Examine the entries and show every line in which the word "University" is found.

• **Collected data entries**:

##########

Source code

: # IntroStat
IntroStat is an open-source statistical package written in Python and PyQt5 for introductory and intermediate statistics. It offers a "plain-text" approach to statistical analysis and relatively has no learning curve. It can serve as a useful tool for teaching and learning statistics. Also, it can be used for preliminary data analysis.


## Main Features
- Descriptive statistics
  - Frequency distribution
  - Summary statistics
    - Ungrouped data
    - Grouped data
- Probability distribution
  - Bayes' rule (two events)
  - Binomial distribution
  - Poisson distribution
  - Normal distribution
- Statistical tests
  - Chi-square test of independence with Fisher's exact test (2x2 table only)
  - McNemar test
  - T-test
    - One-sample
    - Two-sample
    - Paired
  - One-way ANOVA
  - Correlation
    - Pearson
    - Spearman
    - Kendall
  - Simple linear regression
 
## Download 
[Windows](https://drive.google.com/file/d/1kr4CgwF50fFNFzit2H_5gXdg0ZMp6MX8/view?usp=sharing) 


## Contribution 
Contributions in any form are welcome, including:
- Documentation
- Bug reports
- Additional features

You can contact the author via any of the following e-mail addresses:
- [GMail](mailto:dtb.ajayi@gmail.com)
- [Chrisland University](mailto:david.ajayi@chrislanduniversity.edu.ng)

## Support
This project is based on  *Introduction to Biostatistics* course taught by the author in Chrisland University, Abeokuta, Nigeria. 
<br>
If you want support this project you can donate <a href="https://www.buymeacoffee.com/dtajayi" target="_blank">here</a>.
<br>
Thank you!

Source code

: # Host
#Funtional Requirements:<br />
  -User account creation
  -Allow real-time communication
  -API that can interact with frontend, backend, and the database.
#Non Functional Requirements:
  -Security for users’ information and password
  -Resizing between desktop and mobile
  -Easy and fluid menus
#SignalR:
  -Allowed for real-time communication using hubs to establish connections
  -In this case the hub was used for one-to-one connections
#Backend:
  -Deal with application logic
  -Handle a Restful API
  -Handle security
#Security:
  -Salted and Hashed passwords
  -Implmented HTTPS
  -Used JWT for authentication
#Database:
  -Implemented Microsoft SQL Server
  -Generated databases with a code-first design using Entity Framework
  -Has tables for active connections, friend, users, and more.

##########

• **RESULT**:
- [Chrisland University](mailto:david.ajayi@chrislanduniversity.edu.ng)
This project is based on  *Introduction to Biostatistics* course taught by the author in Chrisland University, Abeokuta, Nigeria. 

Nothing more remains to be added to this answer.